A Duchenne muscular dystrophy patient died of cardiac arrest on Friday in a Phase 2 trial of Pfizer’s gene therapy, the pharma company confirmed.
The patient received fordadistrogene movaparvovec in early 2023 as part of Pfizer’s DAYLIGHT study enrolling patients 2 and 3 years old. As a result of the boy’s death, Pfizer is pausing dosing in the crossover portion of its Phase 3 CIFFREO study in patients 4 to 7 years old.

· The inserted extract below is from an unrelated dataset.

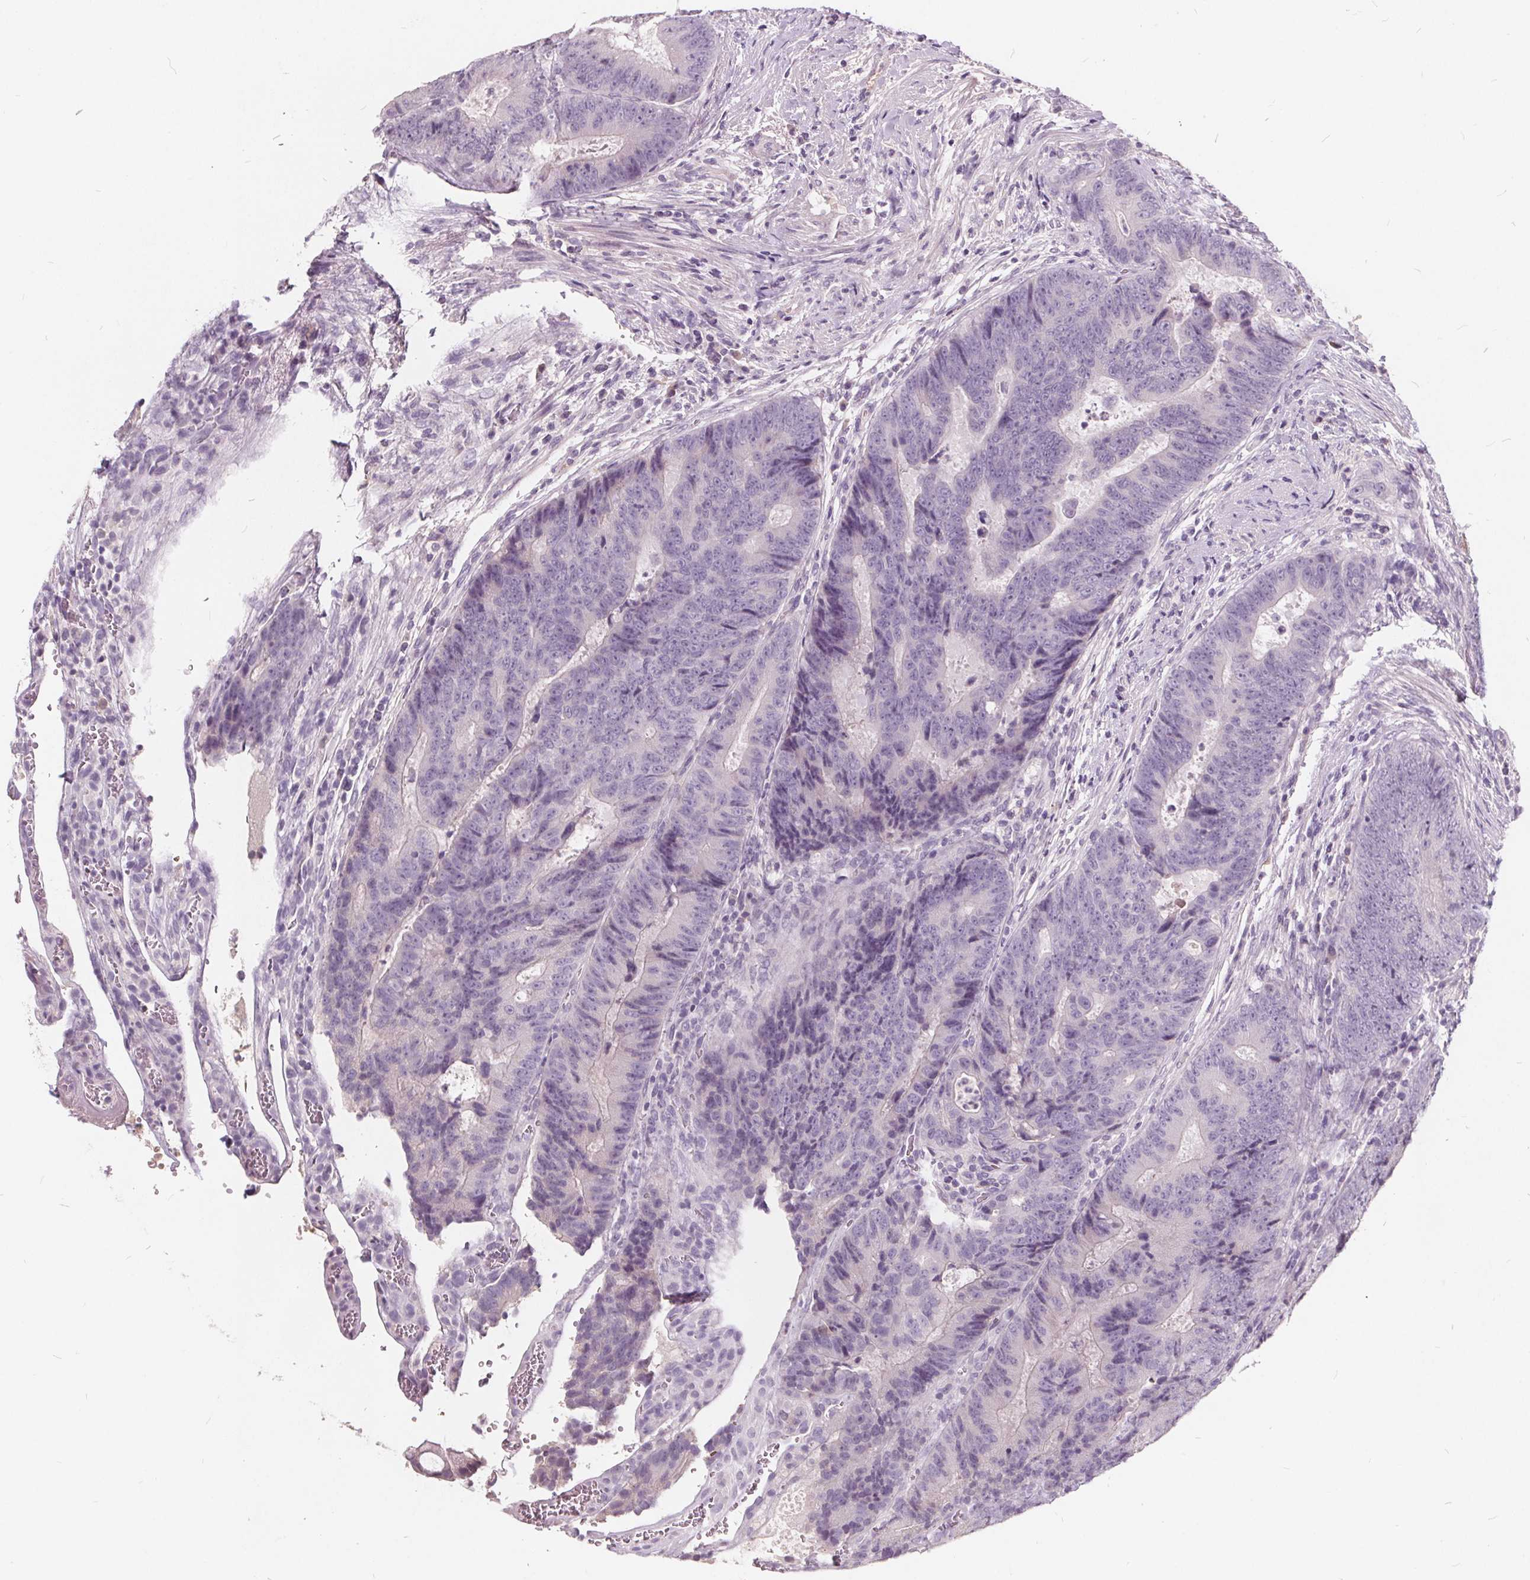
{"staining": {"intensity": "negative", "quantity": "none", "location": "none"}, "tissue": "colorectal cancer", "cell_type": "Tumor cells", "image_type": "cancer", "snomed": [{"axis": "morphology", "description": "Adenocarcinoma, NOS"}, {"axis": "topography", "description": "Colon"}], "caption": "Immunohistochemical staining of adenocarcinoma (colorectal) exhibits no significant positivity in tumor cells.", "gene": "PLA2G2E", "patient": {"sex": "female", "age": 48}}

“We do not yet have complete information and are actively working with the trial site investigator to understand what happened,” Pfizer said in a letter posted on Parent Project Muscular Dystrophy’s website.
STAT first reported the news.
Pfizer previously disclosed a separate patient death that occurred in an open-label Phase 1b study of fordadistrogene movaparvovec in 2021. In 2022, Pfizer said the patient “had more advanced disease with underlying cardiac dysfunction.”
“Beyond CIFFREO, the dosing pause does not apply to other ongoing trials in the fordadistrogene movaparvovec program as dosing has been completed in those studies,” Pfizer said in the letter.
“We are working with the investigator to gather information,” a Pfizer spokesperson told Endpoints News on Tuesday. “Pfizer, together with the independent external Data Monitoring Committee, is in the process of reviewing the data to understand the potential cause. We are working diligently and with the utmost care to evaluate our investigational gene therapy while protecting the safety of the participants, which is our top priority.”